* [INSTRUCTIONS TO FOLLOW]:
Each line in the data must be reproduced as written, except for any picture.

* [DATA EXCERPT]:
━━━━━━━━━━━━━━━━━━━━
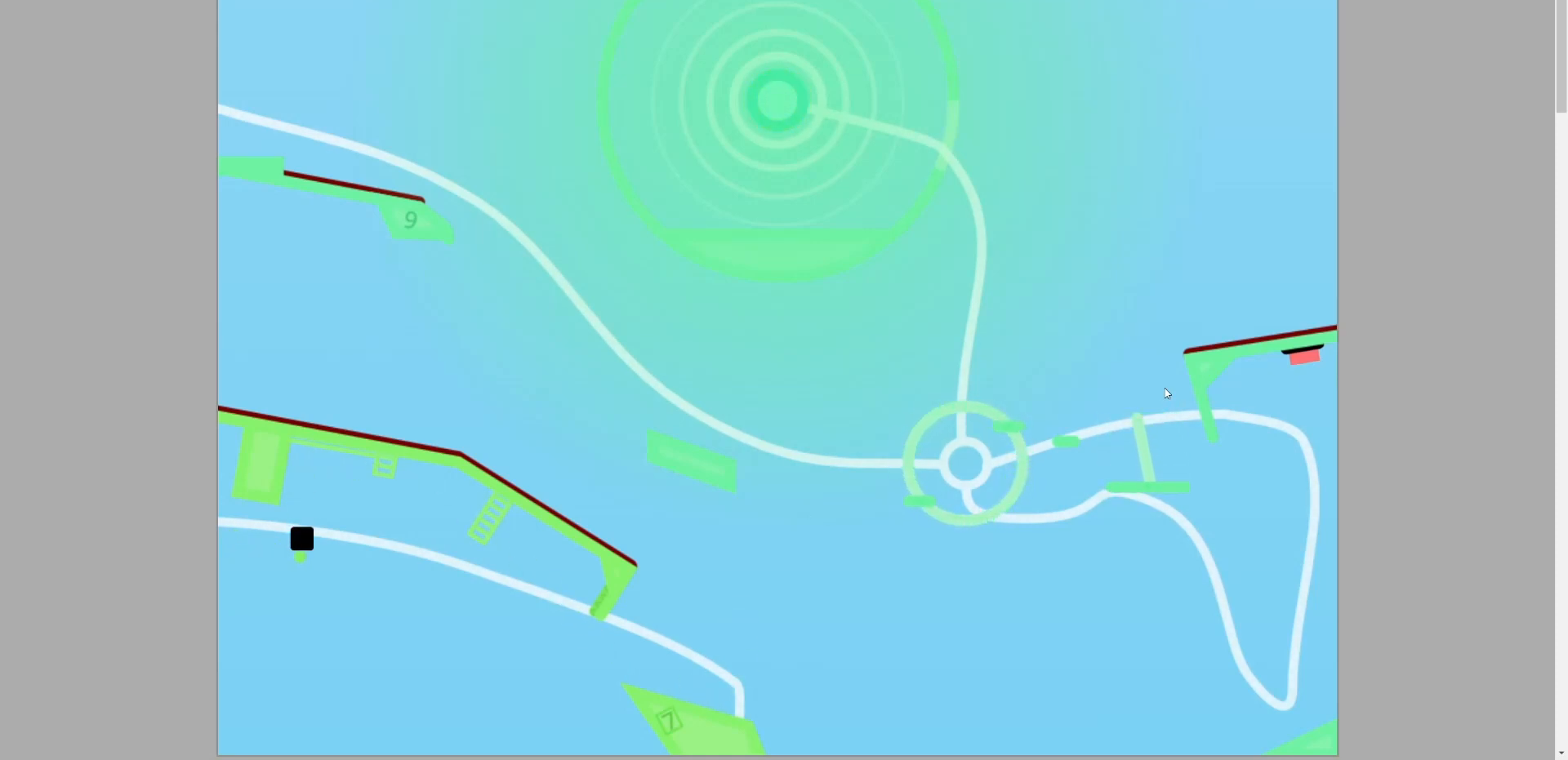
{"keys": ["a"], "events": [[67, "a", "down"], [167, "a", "up"], [300, "a", "down"], [333, "a", "up"], [500, "a", "down"]]}
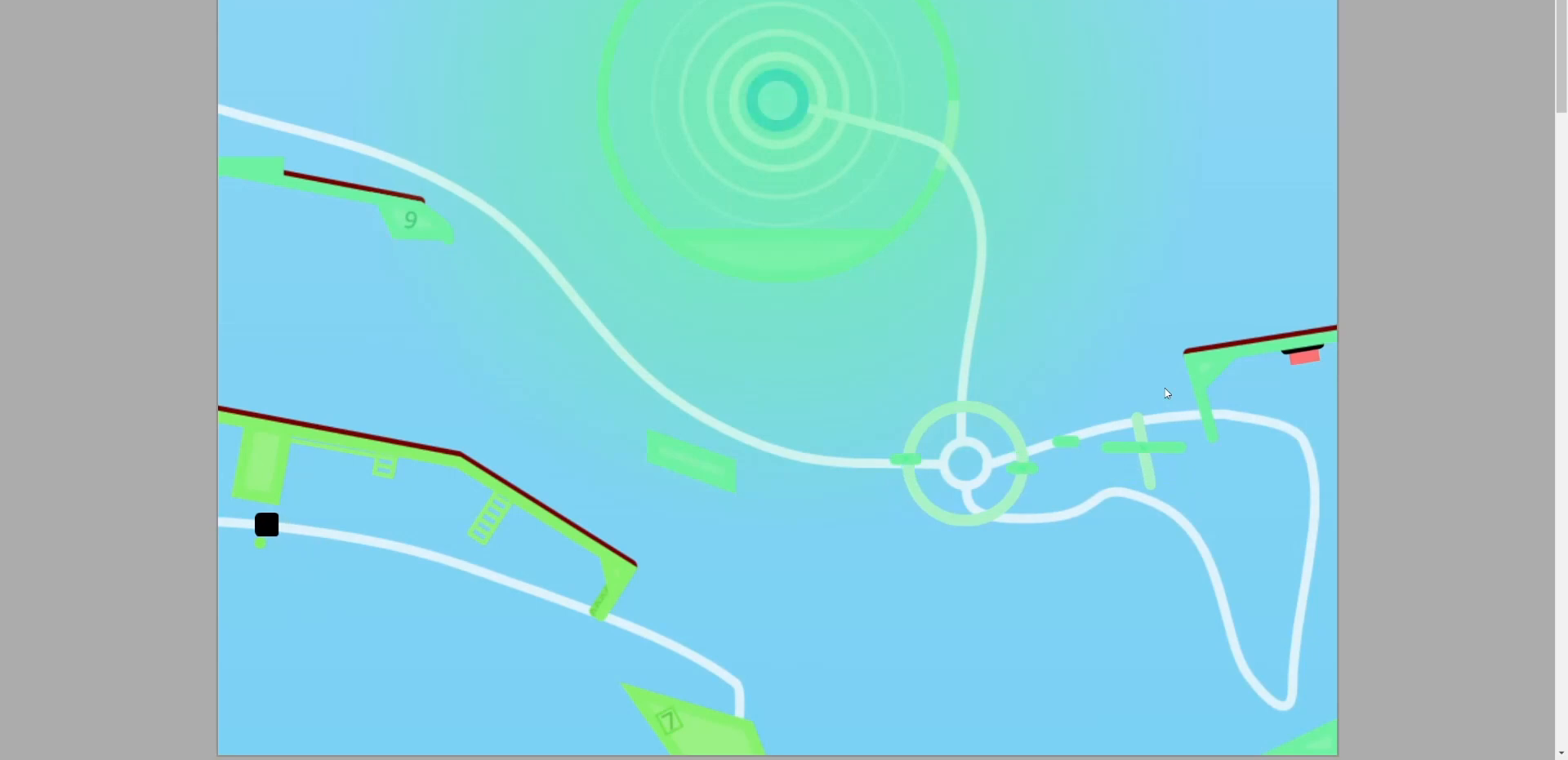
{"keys": ["a"], "events": [[133, "a", "up"], [267, "a", "down"], [300, "a", "up"], [400, "a", "down"]]}
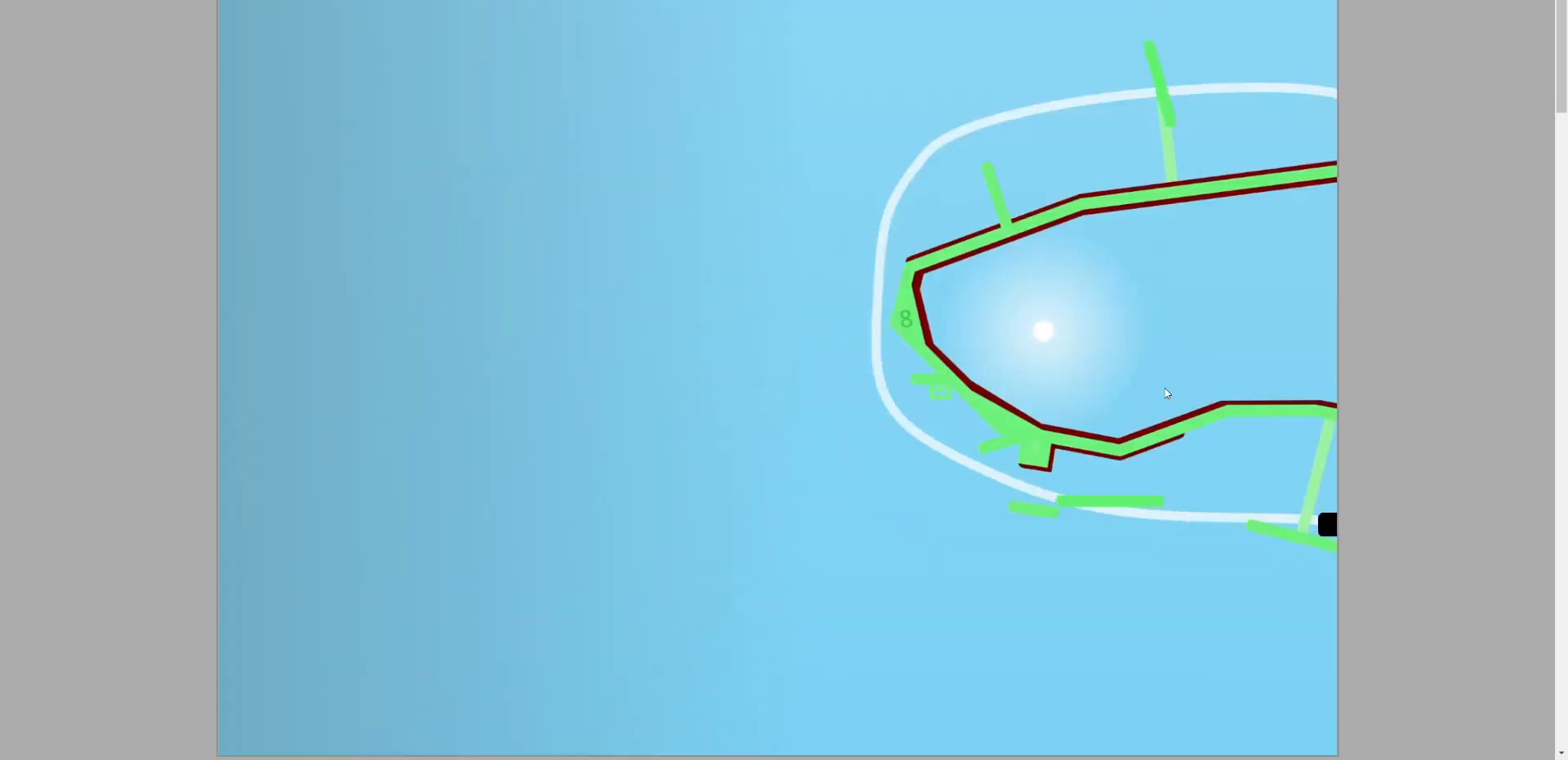
{"keys": [], "events": [[33, "a", "up"], [200, "a", "down"], [467, "a", "up"]]}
━━━━━━━━━━━━━━━━━━━━
* [RESULT BELOW]:
{"keys": ["a"], "events": [[67, "a", "down"], [167, "a", "up"], [300, "a", "down"], [333, "a", "up"], [500, "a", "down"]]}
{"keys": ["a"], "events": [[133, "a", "up"], [267, "a", "down"], [300, "a", "up"], [400, "a", "down"]]}
{"keys": [], "events": [[33, "a", "up"], [200, "a", "down"], [467, "a", "up"]]}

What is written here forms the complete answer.